◆ RAW DATA ◆
== Segment start ==

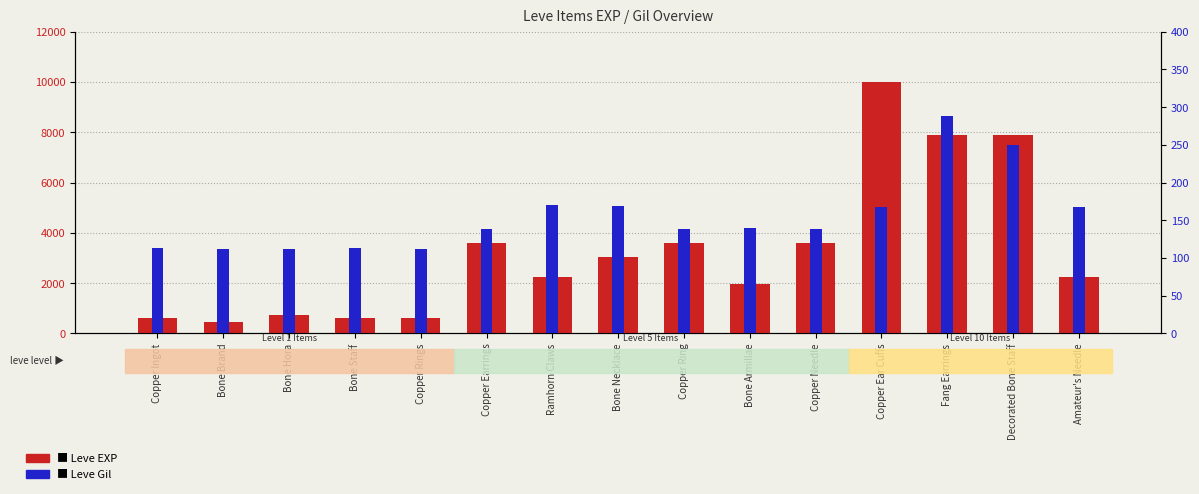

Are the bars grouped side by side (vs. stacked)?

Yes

== Segment end ==
== Segment start ==

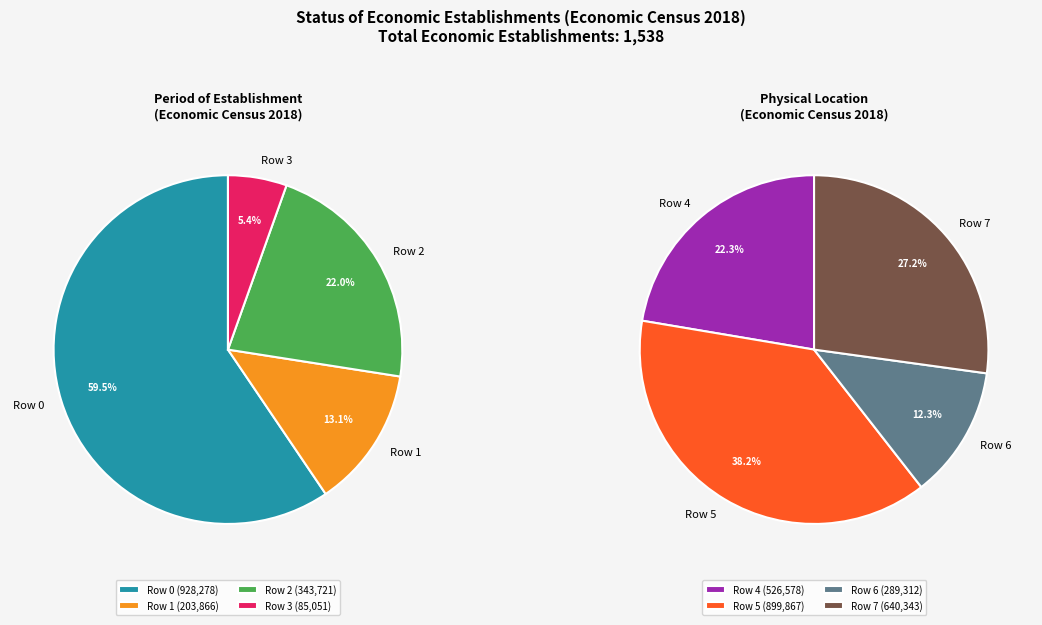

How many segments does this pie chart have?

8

== Segment end ==
== Segment start ==

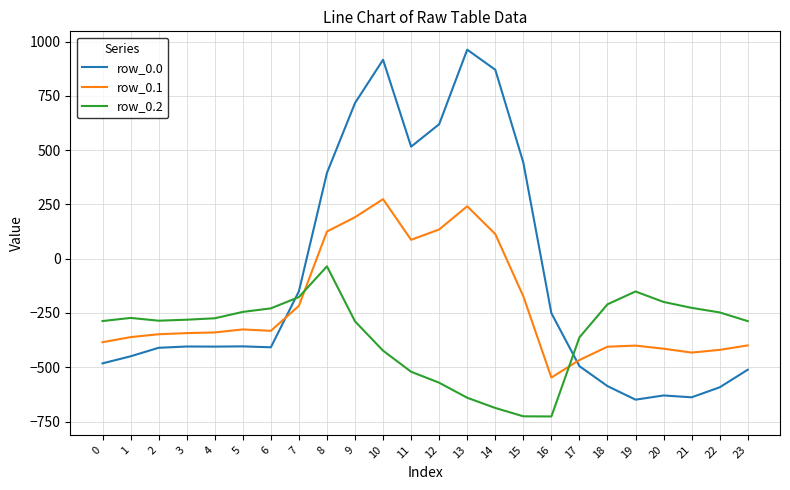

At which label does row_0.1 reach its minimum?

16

== Segment end ==

◆ TASK TO COMPLETE ◆
From the items above, copy each line that contains the string "does".

◆ THE ANSWER ◆
How many segments does this pie chart have?
At which label does row_0.1 reach its minimum?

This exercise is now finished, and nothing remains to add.